INGREDIENTS

  • 250 grams – Spinach leaves chopped
  • 500 grams – Rigatoni wheat pasta
  • 1/2 cup – Sun-dried tomato
  • 2 medium – Onion chopped
  • 2 tbsp – Olive oil
  • 2 tbsp – Garlic chopped
  • 1 tbsp – Black pepper powder
  • Water as required
  • 1/2 cup – Vegan cheese
  • 1/2 tsp – Oregano
  • 1/2 tsp – Red chilly flakes
  • Salt to taste

For Cashew Paste :

  • 1/2 cup – Cashew ( soaked)
  • 3/4 cup – Vegetable broth
  • 1/2 – Lemon
  • 2 tbsp – Nutritional yeast
  • INSTRUCTIONS
  • Soak cashews in lukewarm water for 15 minutes. In a bowl take soaked cashews.

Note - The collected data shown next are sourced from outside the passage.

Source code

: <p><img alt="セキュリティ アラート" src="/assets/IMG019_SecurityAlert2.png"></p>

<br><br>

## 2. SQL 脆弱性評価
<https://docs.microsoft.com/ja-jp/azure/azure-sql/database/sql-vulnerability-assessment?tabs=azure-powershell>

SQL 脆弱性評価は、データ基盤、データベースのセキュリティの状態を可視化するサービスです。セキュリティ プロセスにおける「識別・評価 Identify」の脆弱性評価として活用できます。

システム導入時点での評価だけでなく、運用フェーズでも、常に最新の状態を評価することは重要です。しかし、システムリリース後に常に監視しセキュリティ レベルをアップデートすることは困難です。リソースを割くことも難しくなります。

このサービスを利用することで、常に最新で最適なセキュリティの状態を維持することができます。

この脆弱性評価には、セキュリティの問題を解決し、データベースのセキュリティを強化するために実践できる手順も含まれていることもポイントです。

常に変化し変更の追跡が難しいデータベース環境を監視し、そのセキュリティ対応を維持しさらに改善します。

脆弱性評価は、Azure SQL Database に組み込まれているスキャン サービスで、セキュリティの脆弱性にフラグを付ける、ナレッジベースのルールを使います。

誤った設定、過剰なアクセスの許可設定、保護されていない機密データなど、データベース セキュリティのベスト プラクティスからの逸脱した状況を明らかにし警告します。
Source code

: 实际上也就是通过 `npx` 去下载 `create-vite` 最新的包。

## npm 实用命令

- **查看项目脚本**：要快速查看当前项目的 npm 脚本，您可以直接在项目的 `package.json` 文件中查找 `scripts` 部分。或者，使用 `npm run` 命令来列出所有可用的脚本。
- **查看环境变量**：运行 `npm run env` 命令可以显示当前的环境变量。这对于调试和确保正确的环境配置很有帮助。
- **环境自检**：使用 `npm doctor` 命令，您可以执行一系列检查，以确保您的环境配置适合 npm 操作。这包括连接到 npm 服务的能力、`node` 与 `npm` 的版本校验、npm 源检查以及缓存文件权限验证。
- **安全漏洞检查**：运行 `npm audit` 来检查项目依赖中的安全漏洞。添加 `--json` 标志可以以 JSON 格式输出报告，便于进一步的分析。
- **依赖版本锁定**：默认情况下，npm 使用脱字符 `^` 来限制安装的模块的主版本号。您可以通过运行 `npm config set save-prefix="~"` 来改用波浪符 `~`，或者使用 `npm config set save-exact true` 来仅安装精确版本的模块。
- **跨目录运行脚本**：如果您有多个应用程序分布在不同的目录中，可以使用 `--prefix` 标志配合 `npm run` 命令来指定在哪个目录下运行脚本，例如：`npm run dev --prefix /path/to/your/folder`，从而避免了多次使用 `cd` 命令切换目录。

Add vegetable broth, nutritional yeast, squeeze out the half lemon juice. Make a smooth paste into a blender.
  • Turn on saute mode for 25 minutes. Hot mode started. Add olive oil, garlic chopped. Stir well till the raw smell goes away.
  • Add onion chopped. Stir well for two minutes.
  • Add sun-dried tomatoes, keep stirring for 2 minutes.
  • Add all the cashew paste. Keep stirring. Add 1 cup water, black pepper powder. rigatoni pasta. Mix well.
  • Add 2 cups of water. Add salt according to taste. Mix well.
  • Close the lid. Press cancel. Pressure cook for 5 minutes. Turn the valve into sealing. Once done press cancel.
  • After 10 minutes turn on venting for natural release. Let the pressure release completely and the red plug goes down.
  • Open the lid. Add chopped spinach leaves. Turn on the sauteed mode. Mix everything together. Add oregano, red chilly flakes.
  • Add vegan cream cheese or normal grated cheese. Mix everything nicely.
  • Press cancel. Vegan rigatoni pasta is ready to be served.